CA: Start the Presses: Bikes, busses and the politics of transportation
By Dan Evans
Source Napa Valley Register, Calif. (TNS)
Last Friday, I had the honor of moderating a keynote conversation with Assemblymember Lori Wilson at Napa Valley College, part of the Move Bay Area North Bay Summit. It was a gathering of local elected officials, transit leaders, environmental advocates, students and community members — all united by a single goal: to imagine a better-connected, healthier, and more climate-resilient North Bay.
It was also a reminder that while transportation often feels like a slow-moving machine — congested, bureaucratic, decades behind the needs of the people — it’s also full of people working incredibly hard to change that reality.
Wilson, who chairs the Assembly Transportation Committee, walked into the Student Activities Center to polite applause. By the time she left, the Suisun City Democrat had earned more than that: admiration, some chuckles, and several nods of agreement from an audience that doesn’t always feel seen by Sacramento.
Our larger neighbors to the south and west often think of the North Bay as mostly rural and affluent — but if you were at the summit, you saw something else: a region grappling with real transportation inequities, existential climate threats, and the need for bold, area-specific solutions.
Wilson is the first Black woman to chair the Assembly Transportation Committee, a milestone she carries with quiet resolve and evident purpose. She spoke about her upbringing, about how taking the bus as a child and young adult in Fresno shaped her thinking about mobility not as a privilege, but as a necessity. And she spoke with particular clarity on the intersection of climate, health and public transit. I’m paraphrasing here, what she essentially told me and the audience was that you really can’t talk about one without the other, and that we can’t achieve our climate goals without giving people real, reliable alternatives to driving alone.
That sounds simple, but it's a radical reframe for much of the North Bay, where car culture still reigns and the alternatives — buses, bikes, even the SMART train — are often fragmented or underfunded. (Dreams of commuter rail in Napa County remain just that.) And then there’s how people feel about transit and riding on it.
One of her priorities, AB 394, focuses on safety — both for transit operators and for riders. It's not a glamorous topic, but it’s essential. She told us that driver assaults and rider safety concerns are among the top reasons people hesitate to use transit. Creating a safe, dignified experience for all users isn’t just about security — it’s an acknowledgement, in her words, that transit is a shared, public space. People have to act appropriately for everyone’s benefit — or face being banned from benefiting from it themselves.
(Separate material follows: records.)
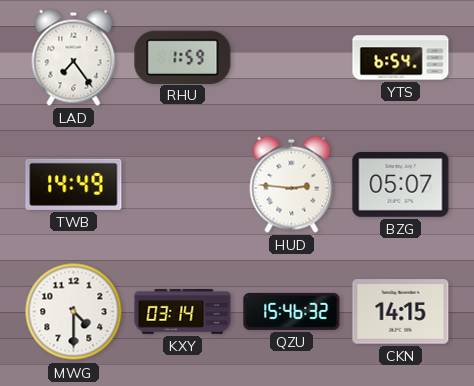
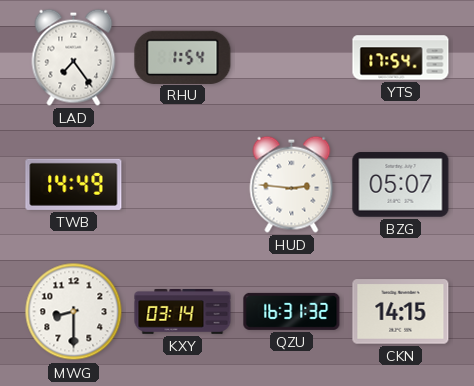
RHU: 1:59 -> 1:54
YTS: 6:54 -> 17:54
MWG: 4:30 -> 8:30
QZU: 15:46 -> 16:31
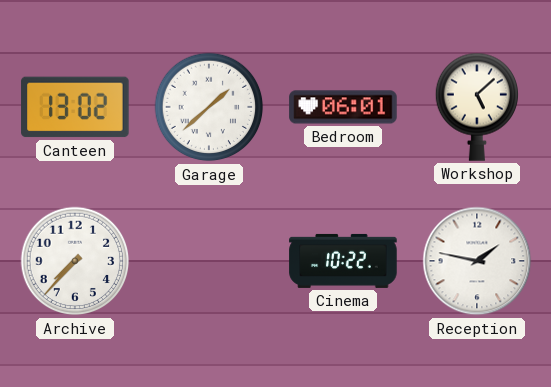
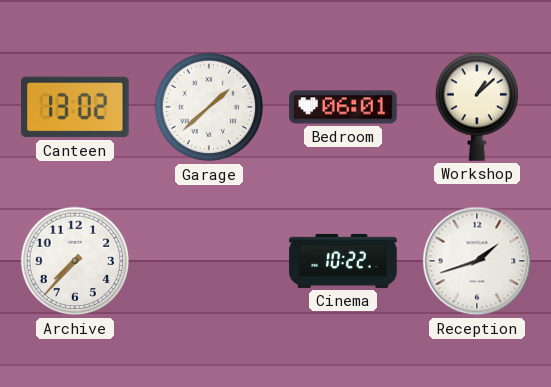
Workshop: 5:08 -> 1:08
Reception: 1:47 -> 1:42
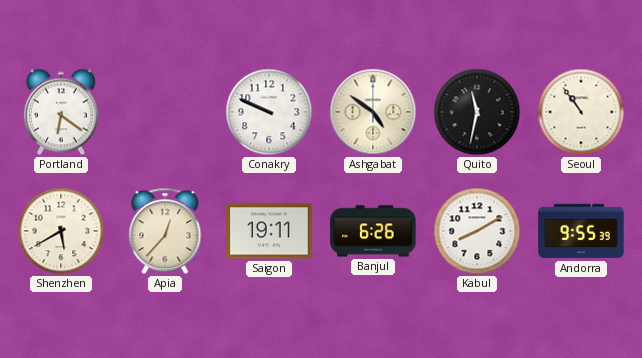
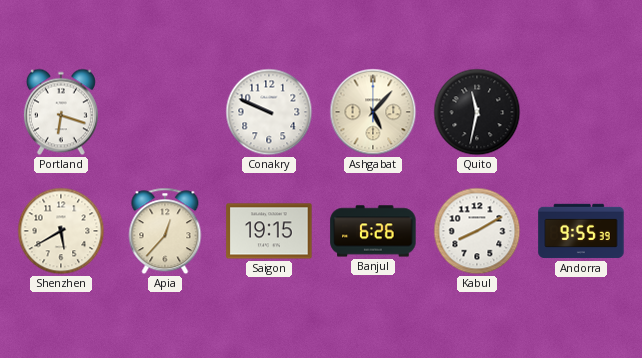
Portland: 6:21 -> 6:18
Ashgabat: 4:51 -> 5:07
Seoul: 10:54 -> none
Saigon: 19:11 -> 19:15
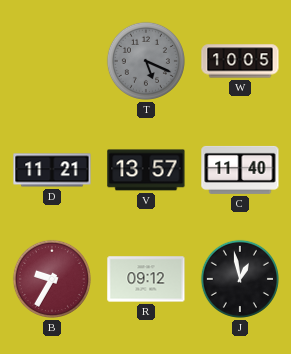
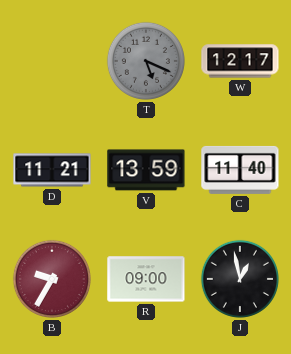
W: 10:05 -> 12:17
V: 13:57 -> 13:59
R: 09:12 -> 09:00
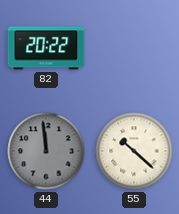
I asked her about State Route 37 — perhaps the most infamous stretch of asphalt in the North Bay, prone to flooding, traffic jams and planning gridlock. Wilson didn’t duck the challenge. Her AB 697 is a nod to the complexity of the project: a bill that helps secure the necessary environmental authorizations while acknowledging that building on wetlands requires painful tradeoffs. She talked about wanting a phased approach — one that may take a bit longer and cost a bit more — but one that will actually happen.
Directly before our talk, Napa Chamber of Commerce President Jeri Hansen moderated a panel of local transportation leaders who dove into the nitty-gritty of solutions — ideas like hop-on-hop-off buses for rural areas, buffered bike lanes in Napa, and how electrifying the SMART train could be a game-changer. There were discussions about regional collaboration, like the MASCOTS plan to coordinate transit across Marin and Sonoma counties.
There was real excitement, especially when Kara Vernor of the Napa County Bicycle Coalition described how e-bikes could get people to rethink car trips — and how young people are leading the shift.
But there was also a clear message: this is hard work. Electrifying buses sounds great until you hit range limitations. Funding new infrastructure means navigating environmental regulations, public skepticism, and razor-thin budgets. Getting people to choose bikes or buses over cars requires more than good intentions — it takes safety, reliability, and infrastructure built for humans, not just vehicles.
Still, if there was one takeaway from the summit, it was this: people in the North Bay are ready to have this conversation. Not just in abstract terms, but in concrete, community-centered ways. Attendees asked thoughtful questions. Transit advocates spoke honestly about gaps. Leaders like Wilson are willing to listen — and to lead.
I left Napa Valley College feeling more optimistic than I expected. Not because we have all the answers, but because events like this remind us that change happens when people from different walks of life sit down, ask tough questions, and begin to imagine something better — together.
We often say that transportation is about movement. But it’s also about connection. Wilson reminded us that the real question isn’t just how we move, but who gets to move and who gets left behind.